▶ GIVEN TEXT
##############################
3. It has a low equity multiplier, which signals strong capital management in the presence of low and stable cost of debt capital.

6. Suppose you are considering investing in a $75,000 depreciable asset for your business that has an economic life of 10 years. Assume further that you plan to sell this asset 5 years from now. If the expected net cash flows generated by this asset are $15,000 annually and you require an 8% rate of return, would you make this investment if: (25 points)

a. The market value of the depreciable asset was only $15,000 five years from now?

b. What would this market value have to be 5 years from now before you would be indifferent about making this investment?

(SHOW ALL WORK FOR FULL CREDIT)

a. NPV = NCF(EPIF.08,5) – C + T(PIF.08,5)

= 15,000(3.993) – 75,000 + 15,000(.681)

= 59,895 – 75,000 +10,215

= - $4,890 ( NO

b. Set equation in part (a) equal to zero and solve for T

T = [C – NCF(EPIF.08,5)]/ (PIF.08,5)

= [75,000 – 59,895]/.681

= 15,105/.681

= $22,181

Check your answer:

NPV = 59,895 – 75,000 +22,181(.681)

= 59,895 – 75,000 + 15,105

= $0.00

7. Assume a firm produces two products (product A and product B). Assume further that the firm has three activities (setups, assembly and shipping). Given the following information, answer the questions listed below this data. (35 points)

Driver Activity Distribution

Overhead Activity Product A Product B

Setups $300,000 1,500 500 1,000

Assembly $500,000 50,000 30,000 20,000

Shipping $100,000 2,000 500 1,500

Unit Production Costs

Product A Product B

Direct materials $40 $30

Direct labor 12 12

a. If the firm produces 10,000 units of Product A and 20,000 units of Product B, please determine the total unit costs of production for each product using activity based cost accounting.

b. How does differ from the total unit costs of production for each product if activity based cost accounting was not used?

(SHOW ALL WORK FOR FULL CREDIT)

Overhead activity per driver

Setups $300,000/1,500 = $200

Assembly $500,000/50,000 = $100

Shipping $100,000/2,000 = $50

Product A Overhead Product B Overhead

Setups $200(500) = $100,000 $200(1,000) = $200,000

Assembly $100(30,000) = $300,000 $100(20,000) = $200,000

Shipping $50(500) = $25,000 $50(1,500) = $75,000

Total $425,000 $475,000

Per unit charge using ABC

Product A = 425,000/10,000 = $42.50

Product B = 475,000/20,000 = $23.75

Per unit charge without ABC

All products = 900,000/30,000 = $30.00

Total unit costs with ABC accounting

Unit Production Costs

Product A Product B

Direct materials $40.00 $30.00

Direct labor 12.00 12.00

Overhead 42.50 23.75

Total $94.50 $65.75

Total unit costs without ABC accounting

Unit Production Costs

Product A Product B

Direct materials $40.00 $30.00

Direct labor 12.00 12.00

Overhead 30.00 30.00

Total $82.00 $72.00

Thus, ABC accounting more accurately highlights the true costs of both products and helps in making enterprise decisions.
##############################
▶ Extracted data
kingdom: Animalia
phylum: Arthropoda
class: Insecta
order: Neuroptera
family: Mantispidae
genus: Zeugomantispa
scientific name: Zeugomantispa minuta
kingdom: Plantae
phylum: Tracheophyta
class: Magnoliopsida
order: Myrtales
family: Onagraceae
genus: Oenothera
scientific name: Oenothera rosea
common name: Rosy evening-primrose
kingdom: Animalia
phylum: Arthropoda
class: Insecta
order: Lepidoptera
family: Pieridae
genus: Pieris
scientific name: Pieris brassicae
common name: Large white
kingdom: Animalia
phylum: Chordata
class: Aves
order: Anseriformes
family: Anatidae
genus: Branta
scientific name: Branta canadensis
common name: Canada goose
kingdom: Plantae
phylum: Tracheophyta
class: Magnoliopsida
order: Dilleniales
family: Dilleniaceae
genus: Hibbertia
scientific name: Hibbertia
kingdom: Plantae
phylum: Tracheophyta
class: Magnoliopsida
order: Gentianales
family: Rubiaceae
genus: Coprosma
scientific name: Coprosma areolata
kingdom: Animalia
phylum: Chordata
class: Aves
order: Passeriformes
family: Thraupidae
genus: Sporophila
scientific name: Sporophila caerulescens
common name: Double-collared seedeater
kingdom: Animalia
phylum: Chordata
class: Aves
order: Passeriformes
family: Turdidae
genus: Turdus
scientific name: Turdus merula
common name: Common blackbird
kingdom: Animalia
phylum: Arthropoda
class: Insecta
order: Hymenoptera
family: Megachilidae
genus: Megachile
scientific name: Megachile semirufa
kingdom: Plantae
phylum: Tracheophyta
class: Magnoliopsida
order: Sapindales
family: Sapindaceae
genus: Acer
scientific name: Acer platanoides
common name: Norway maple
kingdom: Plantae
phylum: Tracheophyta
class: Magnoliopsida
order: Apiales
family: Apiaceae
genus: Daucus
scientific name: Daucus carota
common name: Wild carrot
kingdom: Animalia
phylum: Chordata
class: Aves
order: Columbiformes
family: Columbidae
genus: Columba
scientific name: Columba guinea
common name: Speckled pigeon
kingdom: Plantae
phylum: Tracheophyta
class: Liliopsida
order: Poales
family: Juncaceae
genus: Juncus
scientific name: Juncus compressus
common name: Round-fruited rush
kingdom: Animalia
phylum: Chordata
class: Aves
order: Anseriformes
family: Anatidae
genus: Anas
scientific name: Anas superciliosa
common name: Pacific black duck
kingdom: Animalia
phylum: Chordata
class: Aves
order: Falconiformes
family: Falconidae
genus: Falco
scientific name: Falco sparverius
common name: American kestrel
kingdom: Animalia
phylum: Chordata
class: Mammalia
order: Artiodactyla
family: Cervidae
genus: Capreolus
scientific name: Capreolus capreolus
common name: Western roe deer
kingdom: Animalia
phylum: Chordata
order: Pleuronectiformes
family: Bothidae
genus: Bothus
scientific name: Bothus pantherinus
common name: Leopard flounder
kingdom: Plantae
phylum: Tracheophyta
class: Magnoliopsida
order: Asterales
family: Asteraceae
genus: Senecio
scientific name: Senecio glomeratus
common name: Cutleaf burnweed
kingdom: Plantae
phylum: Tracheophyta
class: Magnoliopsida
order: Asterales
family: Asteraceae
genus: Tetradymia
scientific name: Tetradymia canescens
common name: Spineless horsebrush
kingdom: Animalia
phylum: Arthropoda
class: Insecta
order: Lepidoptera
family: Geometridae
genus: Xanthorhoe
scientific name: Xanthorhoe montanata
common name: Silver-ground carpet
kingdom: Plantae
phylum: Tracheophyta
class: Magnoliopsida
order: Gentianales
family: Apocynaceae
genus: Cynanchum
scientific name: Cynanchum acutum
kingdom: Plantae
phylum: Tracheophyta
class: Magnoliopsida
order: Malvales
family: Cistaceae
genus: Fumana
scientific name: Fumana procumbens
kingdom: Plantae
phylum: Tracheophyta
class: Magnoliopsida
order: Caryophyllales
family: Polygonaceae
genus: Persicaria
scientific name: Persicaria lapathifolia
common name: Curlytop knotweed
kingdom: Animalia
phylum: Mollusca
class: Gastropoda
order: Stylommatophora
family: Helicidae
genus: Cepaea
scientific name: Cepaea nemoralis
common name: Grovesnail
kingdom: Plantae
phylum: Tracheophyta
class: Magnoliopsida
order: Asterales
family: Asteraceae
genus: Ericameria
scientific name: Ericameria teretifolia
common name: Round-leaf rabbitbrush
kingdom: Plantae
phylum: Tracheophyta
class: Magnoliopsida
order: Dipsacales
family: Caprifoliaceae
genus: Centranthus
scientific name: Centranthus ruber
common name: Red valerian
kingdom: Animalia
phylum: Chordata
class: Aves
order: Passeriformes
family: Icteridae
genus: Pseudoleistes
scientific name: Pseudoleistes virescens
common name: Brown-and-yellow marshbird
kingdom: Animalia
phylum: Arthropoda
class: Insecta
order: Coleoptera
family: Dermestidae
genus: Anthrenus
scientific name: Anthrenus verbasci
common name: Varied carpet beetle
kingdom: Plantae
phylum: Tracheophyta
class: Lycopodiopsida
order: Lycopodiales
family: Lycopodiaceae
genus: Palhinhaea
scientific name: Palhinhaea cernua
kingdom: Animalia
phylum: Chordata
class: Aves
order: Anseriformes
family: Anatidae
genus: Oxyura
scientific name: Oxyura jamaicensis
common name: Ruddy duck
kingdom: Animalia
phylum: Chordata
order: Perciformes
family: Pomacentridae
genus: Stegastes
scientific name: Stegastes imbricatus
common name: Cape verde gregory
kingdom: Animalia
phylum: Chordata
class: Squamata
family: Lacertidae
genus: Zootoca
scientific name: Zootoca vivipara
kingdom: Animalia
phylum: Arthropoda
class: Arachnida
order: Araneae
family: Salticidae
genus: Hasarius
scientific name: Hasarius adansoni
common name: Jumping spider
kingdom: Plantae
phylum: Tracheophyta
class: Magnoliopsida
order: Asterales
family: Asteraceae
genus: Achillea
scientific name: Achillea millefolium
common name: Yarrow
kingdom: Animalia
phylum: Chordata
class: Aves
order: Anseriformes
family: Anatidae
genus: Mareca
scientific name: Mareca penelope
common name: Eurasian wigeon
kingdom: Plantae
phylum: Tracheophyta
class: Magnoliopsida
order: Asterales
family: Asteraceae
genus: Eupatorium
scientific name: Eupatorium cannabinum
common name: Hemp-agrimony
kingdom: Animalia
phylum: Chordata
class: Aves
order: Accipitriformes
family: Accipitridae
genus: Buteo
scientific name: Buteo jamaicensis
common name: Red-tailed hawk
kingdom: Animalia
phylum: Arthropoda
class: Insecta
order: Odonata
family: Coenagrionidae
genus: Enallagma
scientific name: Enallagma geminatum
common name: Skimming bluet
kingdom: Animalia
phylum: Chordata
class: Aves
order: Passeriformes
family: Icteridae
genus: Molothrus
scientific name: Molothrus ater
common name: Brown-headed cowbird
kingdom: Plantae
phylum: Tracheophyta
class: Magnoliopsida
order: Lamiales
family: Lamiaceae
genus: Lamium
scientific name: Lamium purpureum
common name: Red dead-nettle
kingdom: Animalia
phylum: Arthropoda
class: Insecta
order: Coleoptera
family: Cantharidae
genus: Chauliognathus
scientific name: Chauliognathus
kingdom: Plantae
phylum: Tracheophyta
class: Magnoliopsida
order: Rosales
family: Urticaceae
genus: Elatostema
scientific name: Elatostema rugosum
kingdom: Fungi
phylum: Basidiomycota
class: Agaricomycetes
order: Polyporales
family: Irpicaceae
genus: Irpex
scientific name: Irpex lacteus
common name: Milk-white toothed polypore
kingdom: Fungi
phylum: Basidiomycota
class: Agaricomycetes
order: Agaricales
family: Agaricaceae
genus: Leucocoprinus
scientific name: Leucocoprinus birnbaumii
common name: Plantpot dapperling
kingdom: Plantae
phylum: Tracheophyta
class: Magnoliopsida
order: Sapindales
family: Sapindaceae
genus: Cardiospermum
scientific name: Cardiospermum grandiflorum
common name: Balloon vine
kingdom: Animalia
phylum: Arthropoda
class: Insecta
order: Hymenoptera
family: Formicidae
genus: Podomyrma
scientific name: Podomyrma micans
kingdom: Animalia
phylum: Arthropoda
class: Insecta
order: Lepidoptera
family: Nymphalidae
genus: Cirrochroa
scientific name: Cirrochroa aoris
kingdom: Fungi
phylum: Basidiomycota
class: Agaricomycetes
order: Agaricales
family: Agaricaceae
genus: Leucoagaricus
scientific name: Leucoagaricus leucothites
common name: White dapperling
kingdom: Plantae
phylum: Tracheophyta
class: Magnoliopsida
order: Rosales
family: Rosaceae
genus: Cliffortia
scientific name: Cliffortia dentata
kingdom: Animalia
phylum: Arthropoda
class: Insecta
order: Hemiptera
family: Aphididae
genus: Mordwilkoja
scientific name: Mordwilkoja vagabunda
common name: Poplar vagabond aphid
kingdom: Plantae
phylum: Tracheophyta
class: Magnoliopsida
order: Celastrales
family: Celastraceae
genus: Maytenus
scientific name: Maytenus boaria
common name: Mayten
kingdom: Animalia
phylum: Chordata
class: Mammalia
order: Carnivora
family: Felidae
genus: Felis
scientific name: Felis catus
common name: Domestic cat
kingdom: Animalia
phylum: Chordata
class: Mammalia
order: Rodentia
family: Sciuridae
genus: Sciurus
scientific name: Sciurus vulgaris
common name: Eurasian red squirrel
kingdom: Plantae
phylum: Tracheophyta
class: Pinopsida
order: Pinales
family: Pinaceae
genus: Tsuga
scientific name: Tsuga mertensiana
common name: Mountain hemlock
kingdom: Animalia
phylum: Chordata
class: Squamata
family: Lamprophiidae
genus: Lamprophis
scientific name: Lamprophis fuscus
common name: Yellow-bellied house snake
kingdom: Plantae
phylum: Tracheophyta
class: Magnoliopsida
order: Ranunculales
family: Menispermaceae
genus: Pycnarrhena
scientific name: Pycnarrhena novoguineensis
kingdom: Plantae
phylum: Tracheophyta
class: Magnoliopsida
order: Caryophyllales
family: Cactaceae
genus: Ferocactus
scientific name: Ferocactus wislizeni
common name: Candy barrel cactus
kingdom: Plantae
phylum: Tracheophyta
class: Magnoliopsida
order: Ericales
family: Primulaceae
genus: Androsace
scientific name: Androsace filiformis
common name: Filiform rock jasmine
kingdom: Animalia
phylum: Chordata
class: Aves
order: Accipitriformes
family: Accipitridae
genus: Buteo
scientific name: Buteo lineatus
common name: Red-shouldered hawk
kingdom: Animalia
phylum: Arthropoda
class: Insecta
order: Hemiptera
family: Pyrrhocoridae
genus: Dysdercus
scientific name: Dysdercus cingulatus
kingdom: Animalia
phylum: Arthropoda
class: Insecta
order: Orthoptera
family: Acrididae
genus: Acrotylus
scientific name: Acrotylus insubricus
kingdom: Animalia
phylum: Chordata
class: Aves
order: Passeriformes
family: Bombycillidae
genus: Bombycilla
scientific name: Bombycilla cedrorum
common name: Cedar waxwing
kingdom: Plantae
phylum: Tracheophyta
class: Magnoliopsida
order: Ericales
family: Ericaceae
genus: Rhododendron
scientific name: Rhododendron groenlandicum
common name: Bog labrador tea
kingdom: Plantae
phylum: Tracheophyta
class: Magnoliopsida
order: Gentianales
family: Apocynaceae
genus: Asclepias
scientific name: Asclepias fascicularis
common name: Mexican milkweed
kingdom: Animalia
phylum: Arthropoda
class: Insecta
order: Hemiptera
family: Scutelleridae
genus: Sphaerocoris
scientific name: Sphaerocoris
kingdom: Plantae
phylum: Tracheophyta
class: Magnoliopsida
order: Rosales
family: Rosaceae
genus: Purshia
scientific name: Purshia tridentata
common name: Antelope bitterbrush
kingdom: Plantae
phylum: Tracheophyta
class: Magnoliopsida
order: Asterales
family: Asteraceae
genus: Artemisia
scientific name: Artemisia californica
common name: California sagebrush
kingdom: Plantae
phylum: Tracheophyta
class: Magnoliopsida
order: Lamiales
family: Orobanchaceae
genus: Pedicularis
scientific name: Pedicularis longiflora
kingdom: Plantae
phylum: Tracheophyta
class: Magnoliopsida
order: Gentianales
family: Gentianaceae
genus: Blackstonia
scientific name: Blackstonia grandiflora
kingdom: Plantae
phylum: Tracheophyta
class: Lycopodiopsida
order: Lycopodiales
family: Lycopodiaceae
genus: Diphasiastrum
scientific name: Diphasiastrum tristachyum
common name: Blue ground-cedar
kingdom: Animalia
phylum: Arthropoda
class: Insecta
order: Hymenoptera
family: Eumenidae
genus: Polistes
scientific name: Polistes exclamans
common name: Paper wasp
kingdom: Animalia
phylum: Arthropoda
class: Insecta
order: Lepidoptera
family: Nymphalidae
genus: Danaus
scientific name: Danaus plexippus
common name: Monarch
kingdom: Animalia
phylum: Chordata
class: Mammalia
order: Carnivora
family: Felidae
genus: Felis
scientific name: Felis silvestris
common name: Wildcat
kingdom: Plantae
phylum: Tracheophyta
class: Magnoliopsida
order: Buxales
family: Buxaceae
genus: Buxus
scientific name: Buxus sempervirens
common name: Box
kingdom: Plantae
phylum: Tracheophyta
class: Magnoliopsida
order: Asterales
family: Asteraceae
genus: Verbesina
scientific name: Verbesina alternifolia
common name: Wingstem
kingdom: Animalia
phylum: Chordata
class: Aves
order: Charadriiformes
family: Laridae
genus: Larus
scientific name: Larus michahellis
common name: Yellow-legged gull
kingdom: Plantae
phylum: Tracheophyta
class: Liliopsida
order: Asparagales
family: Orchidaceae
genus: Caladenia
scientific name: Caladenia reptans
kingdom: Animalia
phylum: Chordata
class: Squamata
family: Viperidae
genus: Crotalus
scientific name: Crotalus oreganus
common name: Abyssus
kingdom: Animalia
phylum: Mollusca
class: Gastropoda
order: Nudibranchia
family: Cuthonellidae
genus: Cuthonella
##############################
▶ ACTIONS TO TAKE
**a.** List each overhead activity named in the text together with its overhead cost per driver.
**b.** Duplicate the section of the text from "b. What would" up to and including "75,000 + 15,000(.681)".

▶ SOLUTIONS TO EACH TASK
**a.**
- Setups: $200
- Assembly: $100
- Shipping: $50

**b.**
b. What would this market value have to be 5 years from now before you would be indifferent about making this investment?

(SHOW ALL WORK FOR FULL CREDIT)

a. NPV = NCF(EPIF.08,5) – C + T(PIF.08,5)

= 15,000(3.993) – 75,000 + 15,000(.681)